Because indeed there are many interventions

that we can all do and use to support our fertility.

And again, as a more general theme today,

I really wanted to A,

teach you about the human reproductive axis.

I do find the biology of the ovulatory and menstrual cycle

and spermatogenesis to be absolutely fascinating to me.

And again, if you’re somebody who’s interested

in conceiving or if you’ve already conceived children,

and even if you don’t want more children,

this is really the aspect of our biology

that allowed us to be here.

It’s the aspect of our biology

that determined whether or not we are male or female.

It’s the aspect of our biology that determines so, so much.

And yet I think that most of us

generally are not taught this in school

or at least not at the depth that we discussed it today.

So hopefully that information was in and of itself

interesting and perhaps useful as well.

And I do think that even if people are not wishing

to conceive more children,

that the information related to fertility

and optimizing egg and sperm health

is a value in the sense that optimizing egg and sperm health

can be used as a proxy

for optimizing our body and brain health generally.
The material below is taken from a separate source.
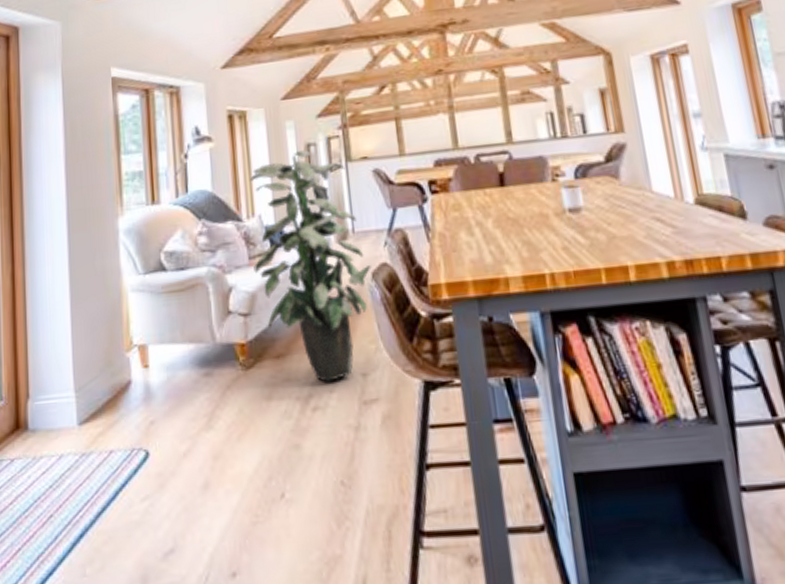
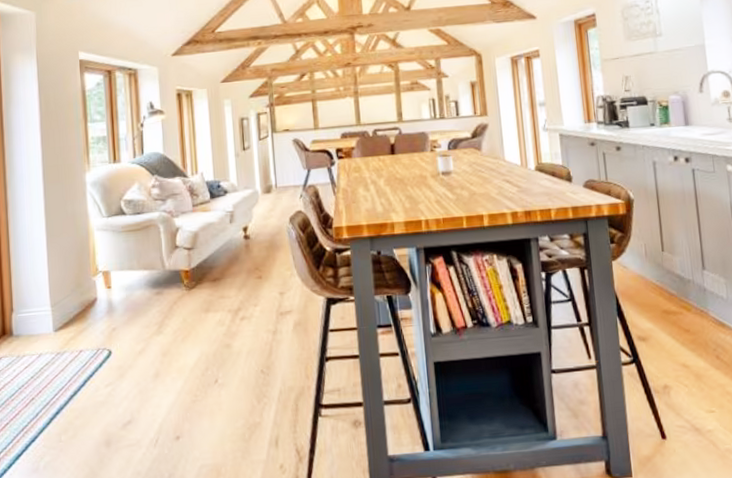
indoor plant: present [249,150,371,382] -> none [194,123,289,299]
In other words, and here I’m admittedly taking

words out of the mouths of the various wonderful doctors,

the OBGYNs and urologists that helped inform me

in anticipation of this episode,

what is good for the woman is good for the egg

and for fertility and for pregnancy.

And what’s good for the man

is good for the quality and production of sperm

and for fertility and pregnancy.

Put differently, whether or not we are male or female,

the things that we can do to optimize our fertility

are the exact same things that we should all be doing

to optimize our vitality and our longevity.

And I realized today’s episode was so much the deep dive

and fairly broad as well,

that it ended up being fairly long and extensive.

And yet we still have not touched on

any of the important themes

that I know a number of people want to know about.

So for instance, menopause, andropause, PCOS,

and other themes related to hormones

and reproductive function and biology.

And I promise that we will have episodes,

both solo episodes and episodes with expert guests

in the future to cover all of those topics in detail.

Meanwhile, the information discussed in today’s episode

should serve as a basic foundation

for those discussions going forward.

And hopefully we’re of interest to you in their own right.